Uso contínuo de colírio com corticoide pode levar à cegueira
Uso contínuo de colírio com corticoide pode levar à cegueira

Uso contínuo de colírio com corticoide pode levar à cegueira

Os colírios vendidos sem receituário podem parecer inofensivos, mas medicamentos que contêm corticoide em sua composição, quando utilizados com frequência e sem prescrição médica, podem levar à cegueira.

Ao ser usado indiscriminado, o corticoide danifica a estrutura do olho. Um desses problemas é o aumento da pressão intraocular provocado pelo glaucoma, que causa lesões no nervo ótico e, como consequência, comprometimento da função visual.

De acordo com o oftalmologista do D’Olhos Hospital Dia, Dr. Kássey Vasconcelos, medicamentos com efeitos colaterais importantes só deveriam ser adquiridos nas farmácias após a apresentação de receituário médico, mas a ausência de uma regulamentação da Agência Nacional de Vigilância Sanitária (Anvisa) para os colírios com corticoide possibilita a comercialização do produto.

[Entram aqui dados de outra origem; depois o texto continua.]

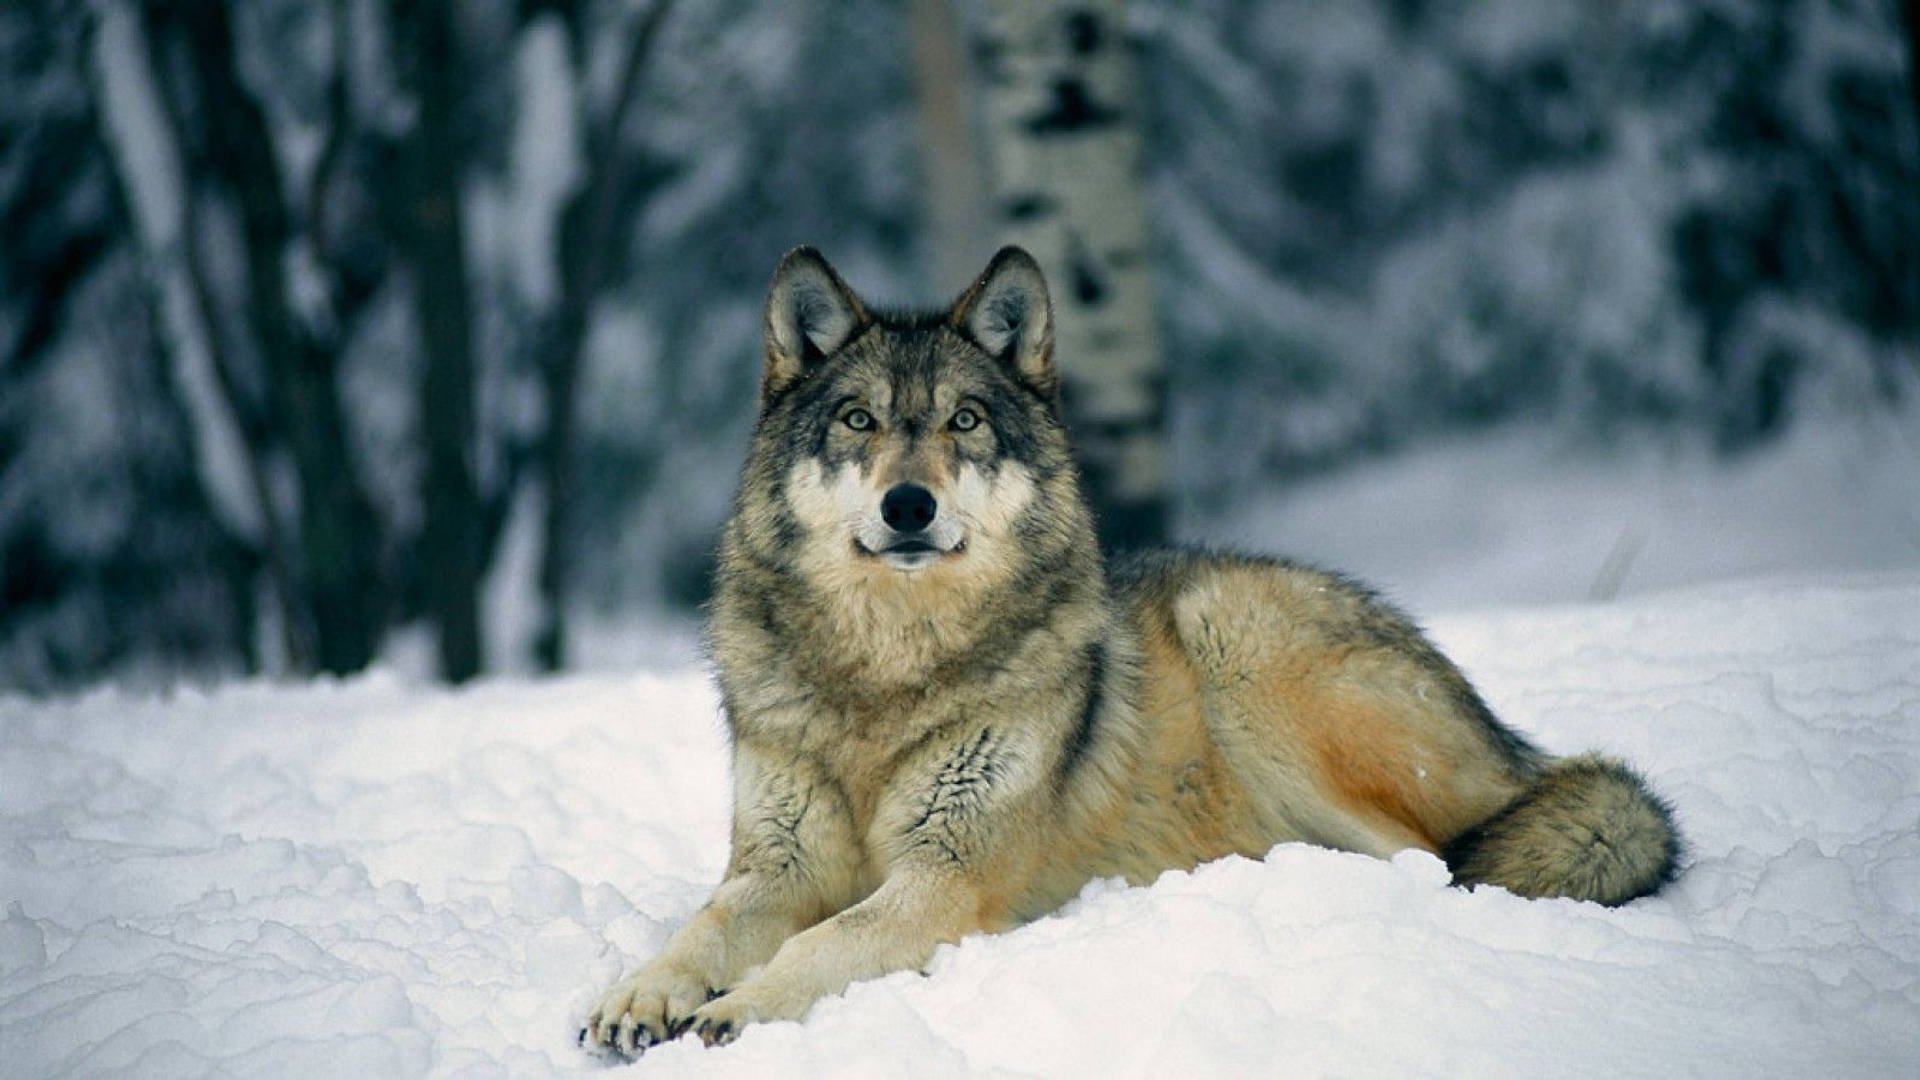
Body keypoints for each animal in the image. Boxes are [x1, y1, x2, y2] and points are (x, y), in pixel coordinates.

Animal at [581, 246, 1680, 1057]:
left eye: (964, 421)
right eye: (860, 420)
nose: (909, 505)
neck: (887, 673)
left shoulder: (946, 876)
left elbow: (822, 942)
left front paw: (735, 1009)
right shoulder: (775, 865)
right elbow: (702, 928)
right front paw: (638, 996)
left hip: (1245, 651)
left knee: (1438, 859)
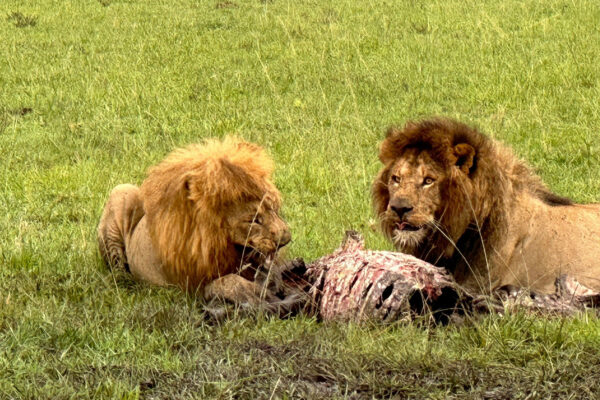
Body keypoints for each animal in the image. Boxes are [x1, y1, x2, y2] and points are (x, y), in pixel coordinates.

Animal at [97, 136, 292, 304]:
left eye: (274, 209)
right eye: (253, 220)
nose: (286, 240)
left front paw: (273, 279)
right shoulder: (191, 289)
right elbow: (226, 281)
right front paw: (252, 293)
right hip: (121, 191)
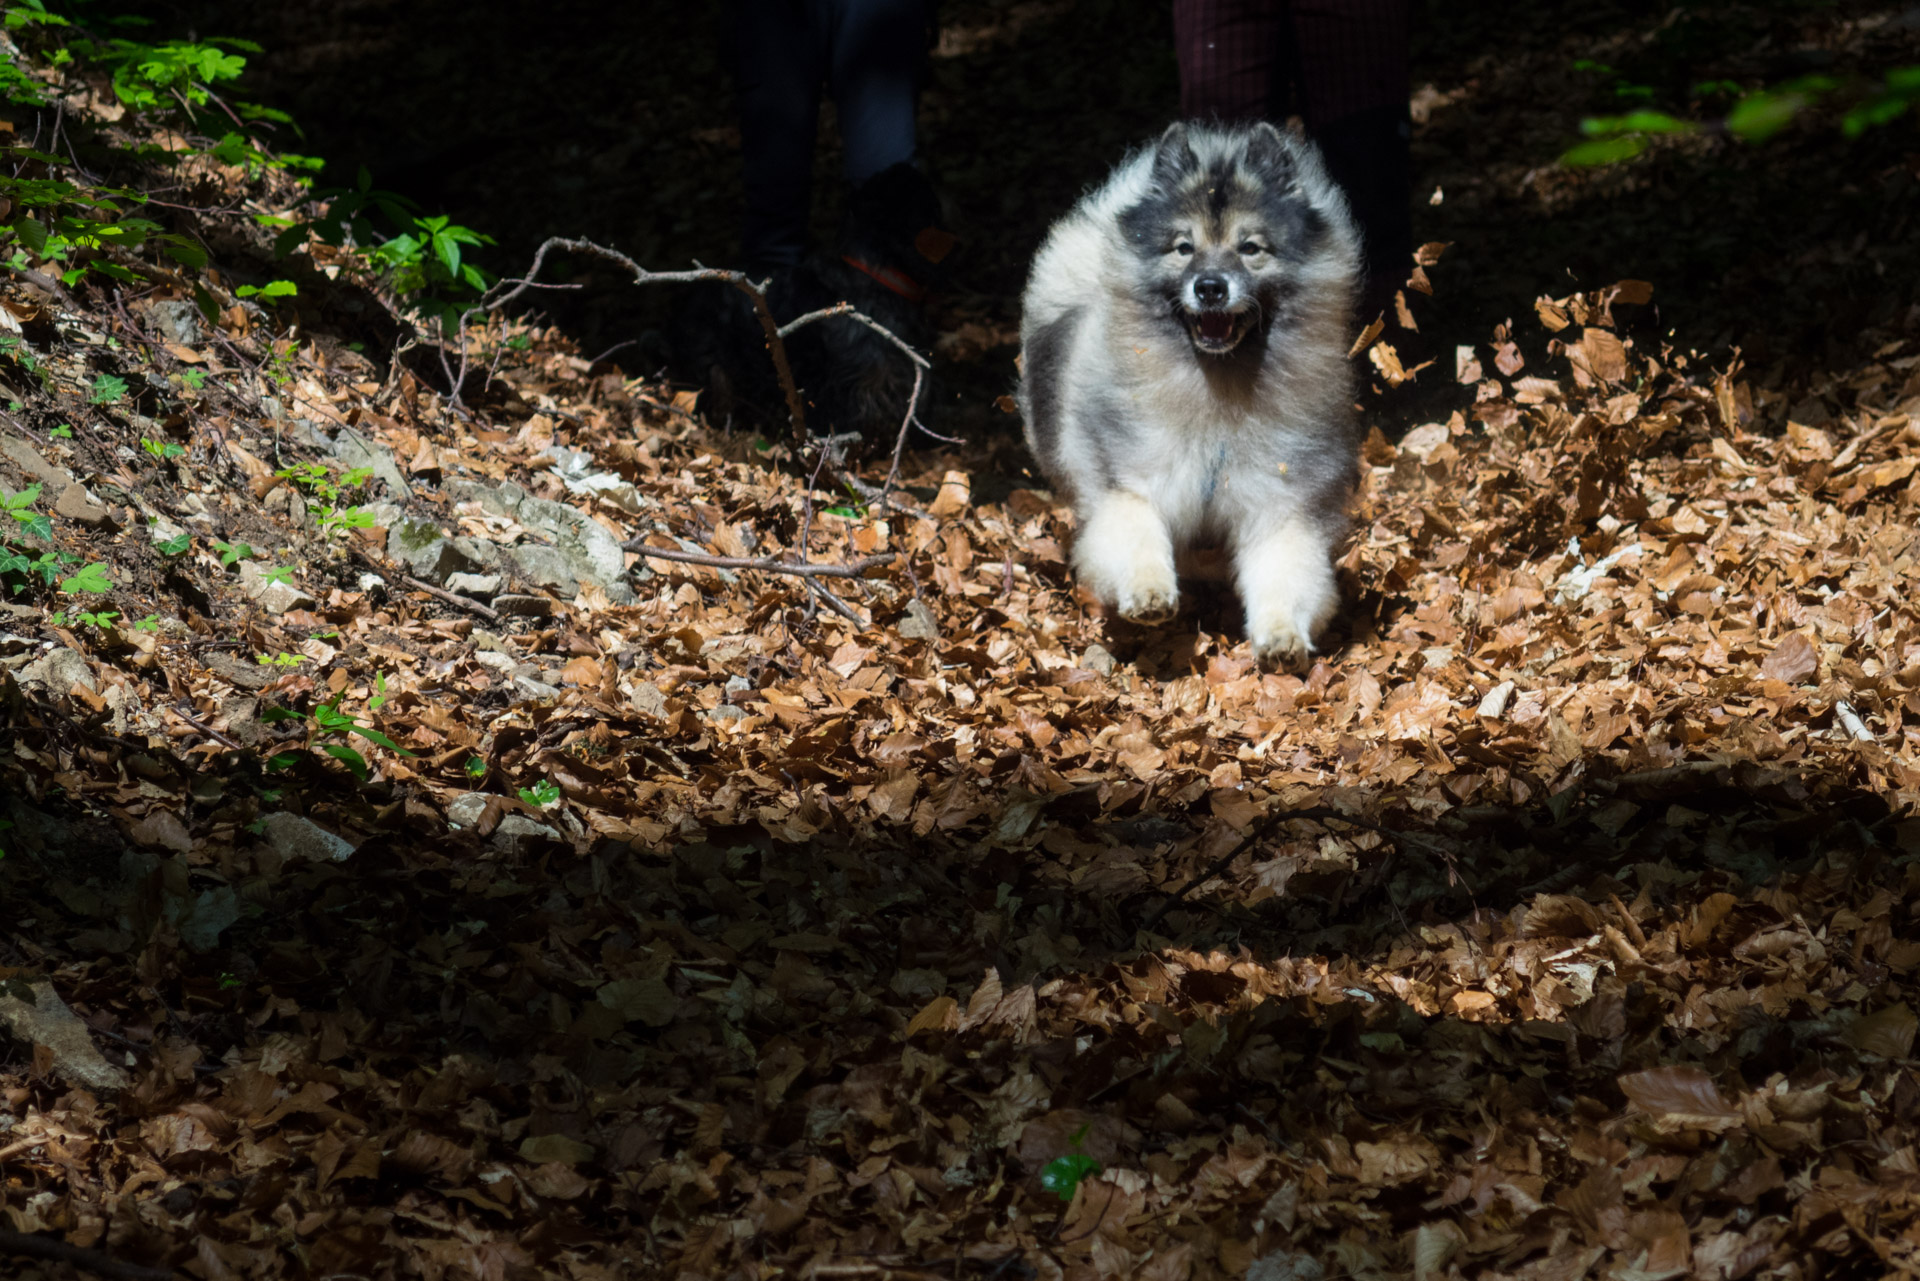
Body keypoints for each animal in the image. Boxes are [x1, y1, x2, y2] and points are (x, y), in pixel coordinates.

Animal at [1021, 121, 1367, 668]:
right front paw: (1149, 594)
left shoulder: (1278, 502)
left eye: (1250, 248)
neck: (1217, 391)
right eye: (1184, 247)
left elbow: (1285, 572)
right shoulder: (1130, 482)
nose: (1210, 287)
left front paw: (1282, 637)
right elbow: (1137, 533)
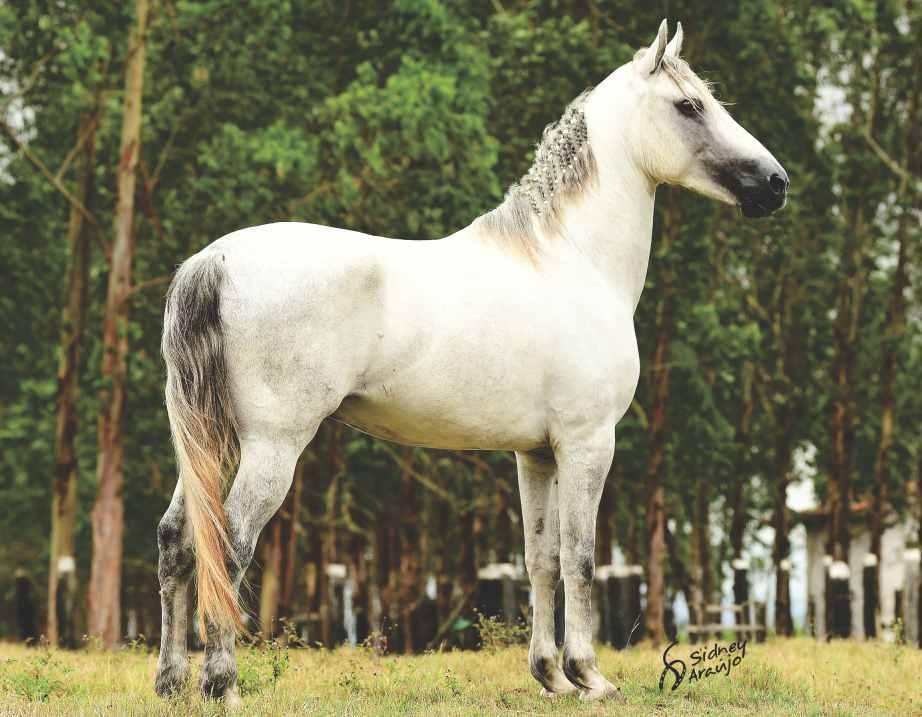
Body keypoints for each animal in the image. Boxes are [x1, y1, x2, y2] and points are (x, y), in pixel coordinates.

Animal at [153, 22, 784, 704]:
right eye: (690, 105)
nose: (775, 183)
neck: (571, 259)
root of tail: (213, 261)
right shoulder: (588, 443)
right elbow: (582, 556)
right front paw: (589, 676)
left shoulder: (536, 454)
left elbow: (541, 559)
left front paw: (550, 677)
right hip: (272, 445)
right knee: (230, 545)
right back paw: (222, 685)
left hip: (212, 440)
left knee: (178, 541)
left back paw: (171, 682)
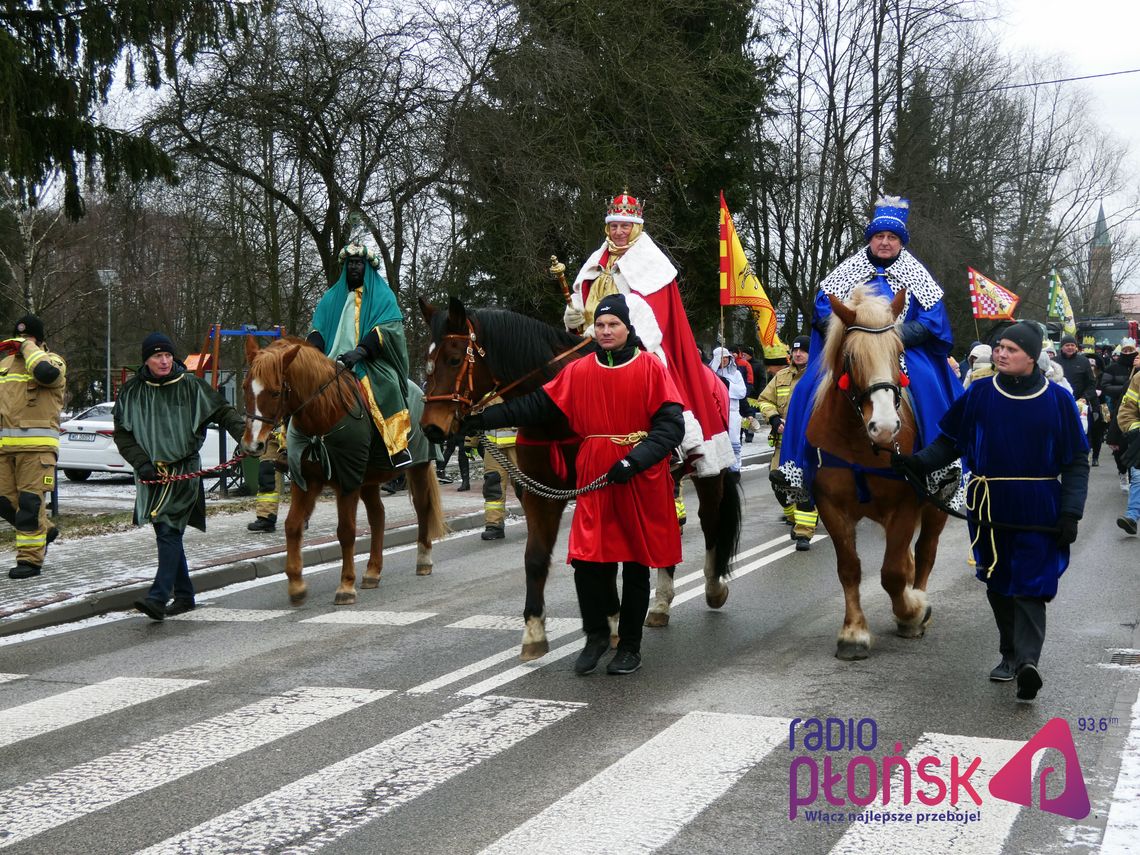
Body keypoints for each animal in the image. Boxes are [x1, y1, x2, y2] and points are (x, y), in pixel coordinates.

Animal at [242, 337, 446, 606]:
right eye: (245, 388)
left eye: (275, 392)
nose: (252, 445)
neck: (323, 415)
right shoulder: (305, 481)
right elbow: (292, 525)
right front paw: (296, 585)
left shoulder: (348, 482)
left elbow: (346, 531)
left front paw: (346, 586)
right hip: (369, 480)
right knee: (378, 517)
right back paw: (372, 572)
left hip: (418, 468)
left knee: (422, 508)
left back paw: (423, 559)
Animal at [414, 298, 743, 661]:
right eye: (427, 362)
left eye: (454, 359)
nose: (432, 427)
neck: (554, 417)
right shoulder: (540, 497)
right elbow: (536, 558)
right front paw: (534, 631)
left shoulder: (599, 490)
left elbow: (605, 558)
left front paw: (612, 625)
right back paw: (660, 604)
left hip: (709, 474)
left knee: (711, 524)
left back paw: (713, 588)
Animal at [807, 288, 948, 661]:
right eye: (851, 357)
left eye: (899, 354)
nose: (884, 427)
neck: (860, 444)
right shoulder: (831, 507)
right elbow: (850, 569)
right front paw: (853, 633)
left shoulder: (906, 506)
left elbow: (893, 573)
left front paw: (912, 612)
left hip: (936, 507)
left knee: (925, 552)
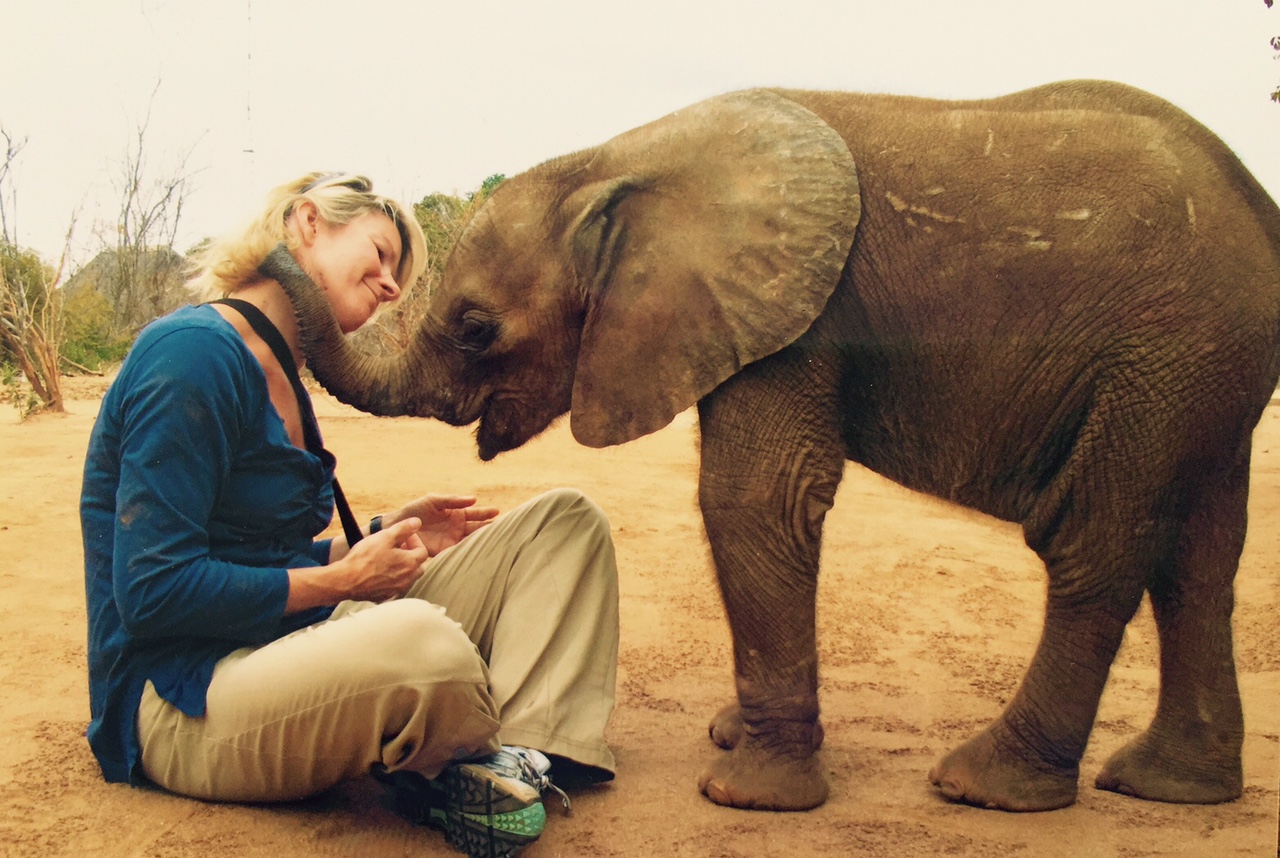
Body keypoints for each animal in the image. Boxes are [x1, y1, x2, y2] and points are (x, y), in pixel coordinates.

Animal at [262, 83, 1280, 814]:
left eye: (476, 328)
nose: (283, 233)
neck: (616, 162)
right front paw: (728, 737)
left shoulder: (797, 318)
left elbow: (753, 498)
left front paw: (743, 795)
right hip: (1198, 375)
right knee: (1198, 562)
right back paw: (1167, 787)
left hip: (1164, 353)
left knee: (1095, 547)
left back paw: (983, 787)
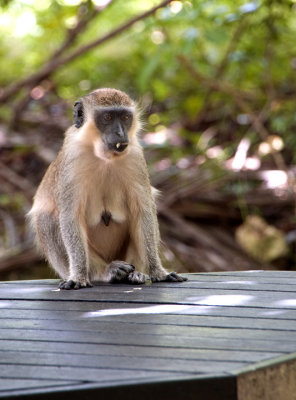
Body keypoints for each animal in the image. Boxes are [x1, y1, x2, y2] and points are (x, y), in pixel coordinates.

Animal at [29, 87, 187, 290]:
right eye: (108, 117)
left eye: (125, 117)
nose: (120, 133)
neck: (105, 157)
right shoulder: (73, 157)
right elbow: (70, 216)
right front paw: (79, 276)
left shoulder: (135, 155)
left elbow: (143, 211)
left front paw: (158, 272)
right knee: (46, 218)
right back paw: (106, 272)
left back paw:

O oftalmologista do D’Olhos alerta para a importância de se consultar um médico antes de fazer uso de qualquer produto oftalmológico. “Infelizmente, muitas pessoas, ao sentir algum incômodo, vão diretamente à farmácia e compram um medicamento sem antes passar por um especialista. Com isso, acabam por colocar a saúde em risco. Obter um diagnóstico correto é fundamental para evitar problemas futuros. As doenças têm suas peculiaridades, portanto o ideal é avaliar caso a caso e utilizar o medicamento específico para cada paciente e por um determinado prazo”, explica.

Além do uso incorreto de colírios, outros fatores podem desencadear o glaucoma: pessoas que têm maior propensão a desenvolver pressão alta e os portadores de diabetes. O histórico familiar também é importante para o diagnóstico, pois uma grande porcentagem de cerca de pessoas com glaucoma já tiveram outro caso na família. De modo geral, dois sinais merecem a atenção para o diagnóstico do glaucoma: pressão intraocular acima da média e alterações no nervo ótico, perceptíveis no exame de fundo de olho.

A ausência de sintomas do glaucoma agrava ainda mais a situação. A doença age silenciosamente elevando a pressão do olho aos poucos, sem que o paciente sinta nada. Até que o glaucoma seja descoberto, a enfermidade costuma estar em um estágio irreversível.

Regulamentação

A falta de controle sobre a comercialização desse tipo de produto oftalmológico é alvo de críticas de entidades médicas. Recentemente, a Sociedade Brasileira de Glaucoma editou um consenso classificando esse tipo de glaucoma como o mais comum entre aqueles de causa conhecida e, portanto, o mais evitável.

Para restringir a venda desses produtos oftalmológicos, a Sociedade Brasileira de Glaucoma já protocolou duas solicitações à Agência Nacional de Vigilância Sanitária (Anvisa). A primeira foi feita em 2011 e ficou sem retorno. A segunda foi enviada em 2013 e apenas recebeu como resposta uma explicação sobre o assunto. Até o momento, a Sociedade Brasileira de Glaucoma aguarda posicionamento sobre a exigência e retenção de receitas pelas farmácias.